Run this while your environment is activated. It will print all packages and their versions installed by conda into your environment. If you capture this output into a .yml file, you can use it to recreate the exact environment in the future so long as the relevant package versions are still available on the remote server. This is explored in an MSI software management tutorial.

Alternate strategies for snapshotting an environment to share include bundling the environment into a single file that can be backed up elsewhere or shared with colleagues. For this purpose, MSI recommends either conda-pack or bundling your environment into an apptainer. See the introductory apptainer tutorial.

Don’t Use conda activate

The default command for activating a conda environment does not work cleanly in an HPC environment. If you need a direct analogue, MSI recommends using source activate, for example:

source activate /path/to/my/conda/environment/

This generally behaves better than the default command, but will be deprecated in the not-too-distant future.

A more general approach is to modify your PATH variable to include the environment’s bin directory, preferably using a modulefile. This is also explored in the MSI software management tutorial.

Addressing Version Conflicts

Sometimes you will run into issues while building or using an environment where the package versions installed by the solver are not compatible. Build-time errors may look like this:

Solving environment: failed
LibMambaUnsatisfiableError: Encountered problems while solving:
  - package scipy-1.15.2-py310h1d65ade_0 requires python_abi 3.10.* *_cp310, but none of the providers can be installed

Here, a conflict between the package scipy and available versions of python_abi is being reported. Version conflicts of this type most commonly occur for environments with a large number of dependencies that are under active development.

Runtime errors will be subtler and varied, and will likely not directly report an issue with package versions. But you might consider the possibility of a package version mismatch if you are running an example from the package developer on a freshly installed environment that crashes with an error traceback.

Recommended solutions:

Unpin Package Versions

If you are pinning package versions in your mamba create command, try unpinning them. This gives the solver more flexibility.

Change:

mamba create --copy -p /path/to/my/env python=2 numpy=1 scipy=1.15

Into:

mamba create --copy -p /path/to/my/env python numpy scipy

Pin an Older Version of Key Packages

If you are not pinning versions and the issue is still occurring, try pinning one or more packages to the second-most-recent version.

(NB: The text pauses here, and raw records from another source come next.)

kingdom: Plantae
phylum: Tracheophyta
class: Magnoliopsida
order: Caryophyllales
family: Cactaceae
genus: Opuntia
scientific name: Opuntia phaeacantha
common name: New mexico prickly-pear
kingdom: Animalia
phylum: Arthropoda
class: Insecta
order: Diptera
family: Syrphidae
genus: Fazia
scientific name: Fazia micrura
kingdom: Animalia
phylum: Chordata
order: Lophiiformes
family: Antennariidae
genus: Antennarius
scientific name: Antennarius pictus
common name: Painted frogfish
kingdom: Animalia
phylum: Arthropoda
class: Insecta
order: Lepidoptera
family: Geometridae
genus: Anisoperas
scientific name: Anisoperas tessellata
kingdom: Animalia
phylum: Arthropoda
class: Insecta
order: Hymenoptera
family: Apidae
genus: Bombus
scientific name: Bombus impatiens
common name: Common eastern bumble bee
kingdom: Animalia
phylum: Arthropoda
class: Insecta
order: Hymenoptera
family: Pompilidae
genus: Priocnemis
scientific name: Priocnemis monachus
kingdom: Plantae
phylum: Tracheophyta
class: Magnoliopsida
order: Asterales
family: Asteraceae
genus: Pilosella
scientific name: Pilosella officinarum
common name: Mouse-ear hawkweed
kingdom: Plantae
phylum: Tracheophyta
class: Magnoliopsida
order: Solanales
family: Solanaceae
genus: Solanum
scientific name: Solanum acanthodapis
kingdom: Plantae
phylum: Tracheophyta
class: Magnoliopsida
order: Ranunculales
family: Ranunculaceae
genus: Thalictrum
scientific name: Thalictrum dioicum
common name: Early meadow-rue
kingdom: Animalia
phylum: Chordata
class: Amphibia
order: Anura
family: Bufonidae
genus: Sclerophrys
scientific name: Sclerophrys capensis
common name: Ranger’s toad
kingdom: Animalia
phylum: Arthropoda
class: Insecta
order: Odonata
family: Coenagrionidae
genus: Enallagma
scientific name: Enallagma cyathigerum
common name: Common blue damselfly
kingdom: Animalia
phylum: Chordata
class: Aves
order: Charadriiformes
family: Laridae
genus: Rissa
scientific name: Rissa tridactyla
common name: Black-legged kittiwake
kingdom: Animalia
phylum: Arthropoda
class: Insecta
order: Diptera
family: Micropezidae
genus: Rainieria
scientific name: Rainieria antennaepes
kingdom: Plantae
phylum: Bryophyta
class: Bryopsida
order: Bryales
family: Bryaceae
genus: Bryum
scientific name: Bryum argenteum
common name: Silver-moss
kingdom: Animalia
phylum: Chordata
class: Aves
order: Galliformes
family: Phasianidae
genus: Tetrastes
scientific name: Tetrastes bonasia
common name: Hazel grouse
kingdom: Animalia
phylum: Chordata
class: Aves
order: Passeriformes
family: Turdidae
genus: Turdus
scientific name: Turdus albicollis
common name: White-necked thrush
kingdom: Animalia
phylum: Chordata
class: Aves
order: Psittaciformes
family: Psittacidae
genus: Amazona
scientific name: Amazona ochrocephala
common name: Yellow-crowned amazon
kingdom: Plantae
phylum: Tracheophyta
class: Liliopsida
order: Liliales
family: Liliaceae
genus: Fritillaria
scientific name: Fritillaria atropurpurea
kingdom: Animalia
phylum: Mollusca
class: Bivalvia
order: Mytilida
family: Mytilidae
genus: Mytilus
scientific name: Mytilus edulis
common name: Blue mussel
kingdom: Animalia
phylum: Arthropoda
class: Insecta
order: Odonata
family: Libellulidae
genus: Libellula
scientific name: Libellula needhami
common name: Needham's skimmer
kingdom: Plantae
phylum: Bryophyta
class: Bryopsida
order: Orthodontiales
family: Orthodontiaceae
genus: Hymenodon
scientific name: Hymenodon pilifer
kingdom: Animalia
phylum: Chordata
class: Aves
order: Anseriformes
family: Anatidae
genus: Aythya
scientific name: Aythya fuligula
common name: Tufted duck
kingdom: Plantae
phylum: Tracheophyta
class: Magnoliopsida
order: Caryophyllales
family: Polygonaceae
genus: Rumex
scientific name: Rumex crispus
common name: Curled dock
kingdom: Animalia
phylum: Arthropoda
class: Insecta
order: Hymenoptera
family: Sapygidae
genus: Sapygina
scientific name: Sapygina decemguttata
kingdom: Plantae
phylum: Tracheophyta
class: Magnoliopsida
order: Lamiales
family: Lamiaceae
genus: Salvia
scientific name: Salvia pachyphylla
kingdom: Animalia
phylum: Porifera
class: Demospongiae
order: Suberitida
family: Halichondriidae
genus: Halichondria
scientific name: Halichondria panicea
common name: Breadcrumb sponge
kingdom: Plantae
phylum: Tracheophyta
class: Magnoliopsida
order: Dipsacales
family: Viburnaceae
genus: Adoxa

You can browse releases for most packages on anaconda.org, for example available scipy versions on conda-forge.

For example:

mamba create --copy -p /path/to/my/env python numpy scipy=1.15.1

Pin All Packages to Known Working Versions

If you have an environment snapshot or otherwise know the package versions for a working environment, try pinning the versions of all packages you are installing to those known-working versions.

If you do not have a reference to work from, you can try to manually determine the correct combination of package versions via trial and error, though this is not practical for larger environments.

Wait Until the Issue Is Fixed

Wait a few days and try again. Often these issues arise when a package has many dependencies and one of them is updated before the others are ready.

You might also consider reporting the issue to the developers of the package you are having issues with, or to the developers maintaining the package repository you are using. For example, for conda-forge you can report issues on GitHub.